Return every record exactly. Omit nothing.

### Input data ###

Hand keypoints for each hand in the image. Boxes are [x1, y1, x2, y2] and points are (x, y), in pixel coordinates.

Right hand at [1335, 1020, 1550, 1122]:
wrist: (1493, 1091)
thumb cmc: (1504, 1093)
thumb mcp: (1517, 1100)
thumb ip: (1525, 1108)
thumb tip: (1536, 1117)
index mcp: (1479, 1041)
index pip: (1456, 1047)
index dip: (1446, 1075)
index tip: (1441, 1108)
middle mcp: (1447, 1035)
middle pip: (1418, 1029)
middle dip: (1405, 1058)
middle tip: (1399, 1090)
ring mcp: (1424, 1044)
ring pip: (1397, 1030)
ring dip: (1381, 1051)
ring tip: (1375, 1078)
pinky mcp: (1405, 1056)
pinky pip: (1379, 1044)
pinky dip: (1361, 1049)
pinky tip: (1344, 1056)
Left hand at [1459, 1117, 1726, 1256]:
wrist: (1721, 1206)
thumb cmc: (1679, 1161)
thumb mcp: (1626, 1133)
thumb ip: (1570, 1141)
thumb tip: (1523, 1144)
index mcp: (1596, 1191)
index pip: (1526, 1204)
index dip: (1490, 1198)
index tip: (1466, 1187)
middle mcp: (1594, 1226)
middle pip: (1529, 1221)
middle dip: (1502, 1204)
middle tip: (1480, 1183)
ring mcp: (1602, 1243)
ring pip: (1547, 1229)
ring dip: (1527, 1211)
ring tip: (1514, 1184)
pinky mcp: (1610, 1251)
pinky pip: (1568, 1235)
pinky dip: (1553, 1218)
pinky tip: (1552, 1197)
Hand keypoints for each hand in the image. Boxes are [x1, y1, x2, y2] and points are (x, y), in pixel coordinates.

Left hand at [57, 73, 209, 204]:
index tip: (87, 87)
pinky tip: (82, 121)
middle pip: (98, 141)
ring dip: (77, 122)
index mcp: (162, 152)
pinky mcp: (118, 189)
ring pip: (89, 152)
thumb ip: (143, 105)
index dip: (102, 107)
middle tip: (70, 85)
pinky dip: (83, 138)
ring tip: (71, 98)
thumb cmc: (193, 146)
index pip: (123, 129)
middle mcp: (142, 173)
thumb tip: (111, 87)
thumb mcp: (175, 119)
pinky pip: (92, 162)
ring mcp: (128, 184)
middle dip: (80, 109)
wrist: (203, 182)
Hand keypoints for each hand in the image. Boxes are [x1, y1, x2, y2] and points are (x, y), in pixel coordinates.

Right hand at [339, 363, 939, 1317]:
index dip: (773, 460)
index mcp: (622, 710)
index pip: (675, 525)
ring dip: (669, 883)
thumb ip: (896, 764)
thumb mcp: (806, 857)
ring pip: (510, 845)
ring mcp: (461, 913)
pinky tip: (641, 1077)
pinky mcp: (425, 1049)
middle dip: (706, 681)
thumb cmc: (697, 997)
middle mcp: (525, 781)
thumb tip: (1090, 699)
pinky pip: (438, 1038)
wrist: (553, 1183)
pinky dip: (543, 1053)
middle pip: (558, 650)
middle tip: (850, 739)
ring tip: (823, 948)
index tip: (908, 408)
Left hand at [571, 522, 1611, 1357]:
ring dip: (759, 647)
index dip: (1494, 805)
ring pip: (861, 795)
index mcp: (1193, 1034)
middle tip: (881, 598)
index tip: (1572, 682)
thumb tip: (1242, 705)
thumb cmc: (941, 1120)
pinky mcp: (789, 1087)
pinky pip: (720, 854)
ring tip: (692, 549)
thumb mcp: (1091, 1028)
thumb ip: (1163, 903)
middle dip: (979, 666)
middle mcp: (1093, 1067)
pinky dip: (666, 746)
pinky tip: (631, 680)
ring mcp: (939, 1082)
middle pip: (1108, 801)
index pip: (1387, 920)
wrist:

###

Result of the exercise:
Hand keypoints for each hand in the image. Boxes are [x1, y1, x2, y2] and points are (x, y), in pixel coordinates.

Right hand at [1335, 1020, 1550, 1122]:
wrist: (1493, 1091)
thumb cmc: (1504, 1093)
thumb mcp: (1517, 1100)
thumb ip: (1525, 1108)
thumb tip: (1536, 1117)
index mcp: (1479, 1041)
index pip: (1456, 1047)
index dip: (1446, 1075)
index tip: (1441, 1108)
middle mcp: (1447, 1035)
middle pip: (1418, 1029)
middle dip: (1405, 1058)
middle tip: (1399, 1090)
ring mcp: (1424, 1044)
ring pip: (1397, 1030)
ring dip: (1381, 1051)
ring tip: (1375, 1078)
pinky mcp: (1405, 1056)
pinky pip: (1379, 1044)
pinky dip: (1361, 1049)
pinky tip: (1344, 1056)
Left hand at [1459, 1117, 1726, 1256]:
wrist: (1721, 1206)
thumb cmc: (1679, 1161)
thumb mcp: (1626, 1133)
thumb ip: (1570, 1141)
thumb tip: (1523, 1144)
index mcp: (1596, 1191)
index pip: (1526, 1204)
index dip: (1490, 1198)
index tip: (1466, 1187)
middle mcp: (1594, 1226)
middle pip: (1529, 1221)
middle dip: (1502, 1204)
middle tip: (1480, 1183)
ring mcp: (1602, 1243)
ring pip: (1547, 1229)
ring dip: (1527, 1211)
ring tip: (1514, 1184)
pinky mcp: (1610, 1251)
pinky pip: (1568, 1235)
pinky dip: (1553, 1218)
pinky tip: (1552, 1197)
Hand keypoints for each hand in the image. Boxes are [x1, y1, x2, y2] and points are (x, y), in pixel coordinates.

Left hand at [57, 73, 209, 204]:
index tip: (87, 87)
pinky tip: (82, 121)
middle pip: (98, 141)
ring dip: (77, 122)
index mcp: (162, 152)
pinky mcp: (118, 189)
ring pip: (89, 152)
thumb ip: (143, 105)
index dip: (102, 107)
middle tip: (70, 85)
pinky dip: (83, 138)
ring tip: (71, 98)
thumb cmc: (193, 146)
index pip: (123, 129)
middle mcp: (142, 173)
thumb tip: (111, 87)
thumb mcp: (175, 119)
pinky pip: (92, 162)
ring mcp: (128, 184)
middle dip: (80, 109)
wrist: (203, 182)
Hand keypoints for each hand in the image. Boxes are [x1, y1, x2, y2] and points are (x, y), in pixel coordinates.

Right hand at [339, 363, 939, 1317]:
index dip: (773, 460)
index mcp: (622, 710)
index pip: (675, 525)
ring dip: (669, 883)
thumb ip: (896, 764)
thumb mcp: (806, 857)
ring pip: (510, 845)
ring mcp: (461, 913)
pinky tip: (641, 1077)
pinky mcp: (425, 1049)
middle dip: (706, 681)
thumb cmc: (697, 997)
middle mcp: (525, 781)
thumb tip: (1090, 699)
pinky pip: (438, 1038)
wrist: (553, 1183)
pinky dip: (543, 1053)
middle pip: (558, 650)
middle tip: (850, 739)
ring tip: (823, 948)
index tip: (908, 408)
Left hand at [571, 522, 1611, 1357]:
ring dip: (759, 647)
index dip: (1494, 805)
ring pip: (861, 795)
index mcp: (1193, 1034)
middle tip: (881, 598)
index tip: (1572, 682)
thumb tip: (1242, 705)
thumb cmc: (941, 1120)
pinky mcp: (789, 1087)
pinky pip: (720, 854)
ring tip: (692, 549)
thumb mcp: (1091, 1028)
thumb ip: (1163, 903)
middle dip: (979, 666)
middle mcp: (1093, 1067)
pinky dip: (666, 746)
pinky tip: (631, 680)
ring mcp: (939, 1082)
middle pip: (1108, 801)
index pip: (1387, 920)
wrist:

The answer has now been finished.